Biographical details
- Born: December 9, 1904 Lexington County, South Carolina
- Died: August 12, 1980 (aged 75) Orangeburg County, South Carolina

Playing career
- 1925–1927: Furman
- Position(s): Quarterback

Coaching career (HC unless noted)
- 1932–1933: South Carolina (assistant)

Accomplishments and honors

Championships
- SIAA (as player, 1927)

Awards
- Furman Athletics Hall of Fame

= Whitey Rawl =

American football player and coach (1904–1980)

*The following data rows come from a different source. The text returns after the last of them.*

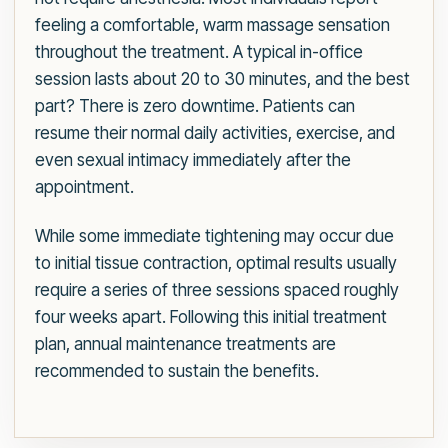
feeling a comfortable, warm massage sensation
throughout the treatment. A typical in-office
session lasts about 20 to 30 minutes, and the best
part? There is zero downtime. Patients can
resume their normal daily activities, exercise, and
even sexual intimacy immediately after the
appointment.
While some immediate tightening may occur due
to initial tissue contraction, optimal results usually
require a series of three sessions spaced roughly
four weeks apart. Following this initial treatment
plan, annual maintenance treatments are
recommended to sustain the benefits.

Fred Brooker "Whitey" Rawl (December 9, 1904 - August 12, 1980) was a college football player and coach. He also played basketball, baseball and track. He was a prominent quarterback for coach Billy Laval's Furman Purple Hurricane of Furman University, called the "siege gun" of the Furman backfield; leading Furman to a 23-5-1 record over his tenure. The 1927 team won the Southern Intercollegiate Athletic Association and was the only team to defeat NC State. In a defeat over The Citadel, Rawl ran 56 yards for the game's only touchdown. He also starred in a victory over Mercer. Rawl was later a backfield coach under Laval for the South Carolina Gamecocks.

Rawl told The Columbia Record in 1961 that opponents thought "Laval was either cheating or crazy... Nobody ever seemed to figure out which, but we beat 'em." Rawl was inducted into the Furman Athletics Hall of Fame in 1982.